WMAP Frequency Coverage
Galactic foreground signals are distinguishable from CMB anisotropy by their differing spectra and spatial distributions. Multiple frequency coverage is needed to reliably separate Galactic foreground signals from CMB anisotropy. WMAP observes with five frequency bands between 22 and 90 GHz.
Figure 1 (right) shows the frequency dependence of the expected CMB anisotropy (red band) and of three known sources of foreground emission from our Galaxy, in units of antenna temperature. The five WMAP frequency bands are indicated in tan vertical bars on the plot. There are at least three physical mechanisms that contribute to the Galactic microwave emission: synchrotron radiation, free-free radiation, and thermal radiation from interstellar dust. There are hints of a possible fourth mechanism that might be due to rapidly spinning dust grains emitting microwave radiation, though the evidence for this is still quite tentative and so has been omitted from this plot. Results show that at high Galactic latitudes (way from galactic plane) CMB anisotropy dominates in the range ~30-150 GHz. However, the Galactic foreground is measured and removed from some of the WMAP data (Sky cut Kp1 and Kp2). The two lowest frequency WMAP bands (K and Ka) are especially valuable for characterizing galactic emissions.There are two techniques that WMAP uses to evaluate and remove the Galactic foreground. The first uses existing Galactic maps at lower (radio) and higher (far-infrared) frequencies as foreground emission templates. Uncertainties in the original data and position-dependent spectral index variations introduce errors with this technique. There is no good free-free emission template because there is no frequency where it dominates the microwave emission. However, high resolution, large scale maps of H-alpha emission serve as a template for the free-free emission in regions where it has been mapped.
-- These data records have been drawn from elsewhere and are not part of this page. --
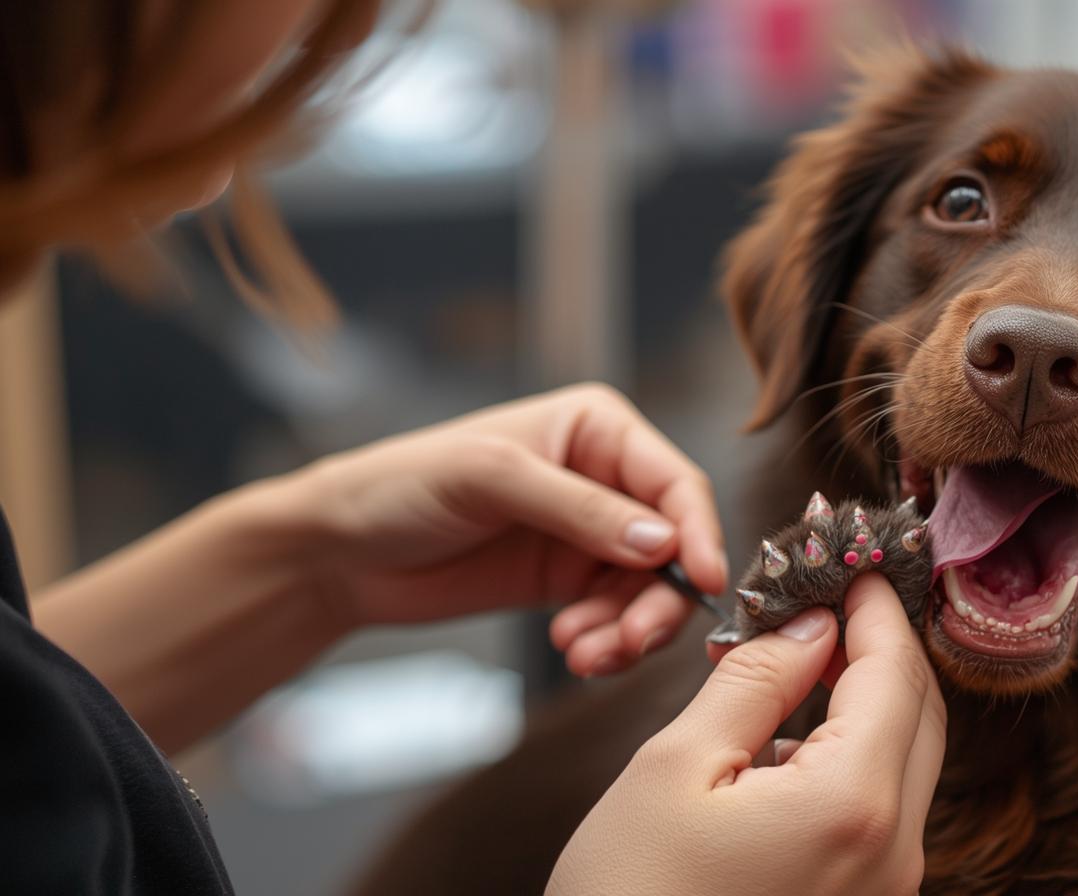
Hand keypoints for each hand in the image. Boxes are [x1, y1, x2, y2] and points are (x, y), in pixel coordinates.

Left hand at [279, 382, 726, 675]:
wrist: (339, 551)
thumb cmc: (404, 486)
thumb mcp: (493, 478)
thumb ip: (580, 509)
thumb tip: (663, 543)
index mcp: (598, 428)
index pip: (675, 481)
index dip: (698, 532)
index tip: (705, 584)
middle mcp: (605, 479)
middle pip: (674, 546)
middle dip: (658, 599)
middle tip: (629, 641)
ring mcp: (590, 535)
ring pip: (649, 591)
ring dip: (629, 630)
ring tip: (584, 653)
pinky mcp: (568, 584)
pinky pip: (615, 618)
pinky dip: (605, 641)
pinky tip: (572, 650)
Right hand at [548, 575, 946, 895]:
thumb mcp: (677, 767)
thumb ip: (755, 682)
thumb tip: (809, 623)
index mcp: (854, 807)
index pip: (896, 673)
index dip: (877, 607)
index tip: (855, 559)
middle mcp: (892, 854)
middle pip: (918, 716)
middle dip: (881, 646)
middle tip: (834, 596)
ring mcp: (884, 891)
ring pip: (904, 763)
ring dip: (867, 699)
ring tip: (800, 656)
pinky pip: (880, 812)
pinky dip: (852, 756)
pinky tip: (790, 737)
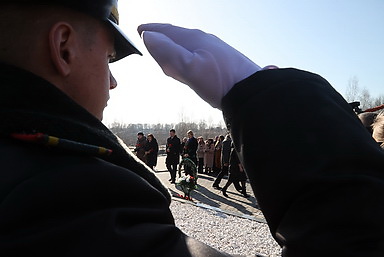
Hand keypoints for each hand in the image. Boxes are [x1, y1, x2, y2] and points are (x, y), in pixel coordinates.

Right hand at [138, 23, 260, 108]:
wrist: (250, 91)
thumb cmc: (220, 82)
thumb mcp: (188, 68)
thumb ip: (167, 52)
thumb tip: (148, 36)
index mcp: (194, 39)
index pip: (167, 30)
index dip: (152, 30)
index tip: (140, 29)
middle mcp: (204, 41)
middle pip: (177, 37)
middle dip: (162, 38)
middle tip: (149, 38)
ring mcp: (213, 51)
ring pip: (187, 46)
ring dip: (174, 49)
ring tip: (164, 53)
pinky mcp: (220, 62)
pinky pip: (197, 55)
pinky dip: (187, 58)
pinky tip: (188, 67)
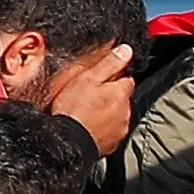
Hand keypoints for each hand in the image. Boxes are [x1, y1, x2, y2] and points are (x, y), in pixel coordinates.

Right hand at [60, 42, 139, 158]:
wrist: (66, 142)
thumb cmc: (73, 109)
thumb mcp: (88, 78)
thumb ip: (109, 63)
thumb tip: (126, 50)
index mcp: (121, 92)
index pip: (127, 77)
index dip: (113, 75)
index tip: (100, 78)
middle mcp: (126, 110)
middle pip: (123, 96)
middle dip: (111, 94)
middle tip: (90, 95)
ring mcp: (121, 127)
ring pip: (118, 113)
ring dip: (109, 110)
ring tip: (87, 111)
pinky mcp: (114, 142)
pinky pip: (112, 130)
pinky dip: (105, 126)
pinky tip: (89, 124)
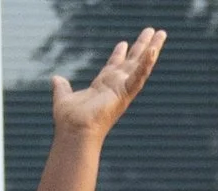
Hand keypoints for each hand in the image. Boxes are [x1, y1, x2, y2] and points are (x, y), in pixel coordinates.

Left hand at [50, 26, 164, 139]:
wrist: (74, 131)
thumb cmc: (69, 121)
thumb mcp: (63, 97)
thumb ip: (61, 87)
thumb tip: (56, 79)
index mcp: (103, 86)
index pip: (113, 66)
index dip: (118, 54)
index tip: (124, 42)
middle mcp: (115, 87)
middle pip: (132, 61)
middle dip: (142, 46)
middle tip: (154, 31)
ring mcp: (122, 89)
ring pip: (141, 65)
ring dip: (152, 49)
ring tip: (161, 33)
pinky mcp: (125, 93)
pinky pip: (139, 76)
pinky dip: (146, 64)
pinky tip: (153, 49)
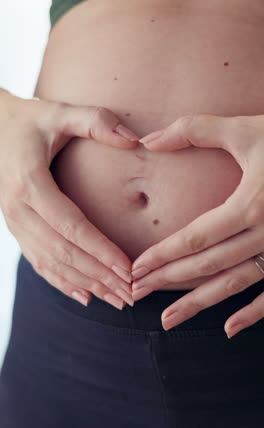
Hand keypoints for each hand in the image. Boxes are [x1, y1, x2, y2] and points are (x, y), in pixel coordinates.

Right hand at [0, 88, 136, 308]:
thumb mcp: (59, 112)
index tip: (128, 268)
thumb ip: (96, 121)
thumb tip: (135, 141)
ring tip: (116, 300)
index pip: (71, 226)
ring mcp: (15, 222)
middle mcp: (18, 209)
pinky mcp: (17, 228)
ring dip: (85, 284)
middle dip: (98, 275)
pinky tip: (84, 295)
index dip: (101, 250)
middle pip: (63, 252)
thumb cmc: (29, 121)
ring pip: (51, 263)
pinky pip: (38, 261)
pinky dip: (61, 281)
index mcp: (30, 183)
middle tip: (130, 294)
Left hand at [131, 113, 263, 336]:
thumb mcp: (245, 130)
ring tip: (168, 320)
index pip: (194, 238)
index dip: (162, 255)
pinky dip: (253, 314)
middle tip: (136, 294)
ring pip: (234, 284)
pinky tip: (229, 329)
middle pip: (207, 264)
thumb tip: (148, 140)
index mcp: (249, 205)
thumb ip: (196, 130)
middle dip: (168, 280)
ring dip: (200, 303)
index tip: (136, 269)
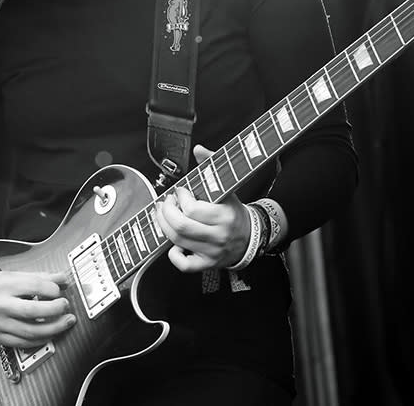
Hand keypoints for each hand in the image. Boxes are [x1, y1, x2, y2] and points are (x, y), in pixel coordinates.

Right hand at [0, 270, 75, 347]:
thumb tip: (62, 280)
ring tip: (65, 322)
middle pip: (33, 311)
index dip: (52, 289)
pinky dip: (40, 340)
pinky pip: (23, 343)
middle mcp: (0, 305)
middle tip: (65, 307)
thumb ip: (40, 277)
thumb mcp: (15, 275)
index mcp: (4, 286)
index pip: (34, 286)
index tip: (58, 290)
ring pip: (30, 331)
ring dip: (54, 328)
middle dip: (55, 310)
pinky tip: (50, 334)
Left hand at [152, 144, 250, 271]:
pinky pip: (184, 265)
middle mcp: (218, 235)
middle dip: (166, 211)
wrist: (250, 237)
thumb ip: (212, 166)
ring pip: (177, 241)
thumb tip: (198, 149)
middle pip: (180, 226)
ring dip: (163, 225)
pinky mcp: (206, 264)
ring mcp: (211, 252)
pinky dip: (174, 254)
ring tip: (163, 214)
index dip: (180, 197)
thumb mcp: (227, 188)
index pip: (192, 209)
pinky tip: (174, 244)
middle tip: (166, 202)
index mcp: (224, 215)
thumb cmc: (234, 211)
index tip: (180, 191)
The second technique is to form linear combinations of multi-frequency WMAP observations such that signals with specified spectra are canceled. The linear combination of multi-frequency data makes no assumptions about the foreground signal strength or spatial distribution, but requires knowledge of the spectra of the foregrounds. Both techniques were successfully employed by COBE (e.g., Kogut et al.).
If one is willing to assume something about the angular power spectra of the foreground emissions (based on observations at lower and higher frequencies), then the multi-frequency combination method can be generalized to the two-dimensional space of frequency spectra and angular power spectra with a substantial increase in sensitivity. However, the technique that has been used most frequently on actual CMB data is the template fitting method.
Five frequency bands with comparable sensitivity are necessary to solve for the five possible signals: synchrotron, free-free, dust, CMB anisotropy, and perhaps spinning dust. The range of frequency coverage is more important than the specific choice of frequencies within the range. The lowest frequency to survey from space should be at the 22 GHz atmospheric water line since frequencies below this can (with some difficulty) be accurately measured from the ground. The highest frequency to survey should be ~100 GHz to reduce the dust contribution and minimize the number of competing foreground signals. The choice of frequencies between 22 and 100 GHz were dictated by the practical consideration of standard waveguide bands. Based on these considerations, WMAP observes in the following five frequency bands, which are indicated on the above plot:
Microwave Band | K | Ka | Q | V | W |
---|---|---|---|---|---|
Frequency (GHz) | 22 | 30 | 40 | 60 | 90 |
Wavelength (mm) | 13.6 | 10.0 | 7.5 | 5.0 | 3.3 |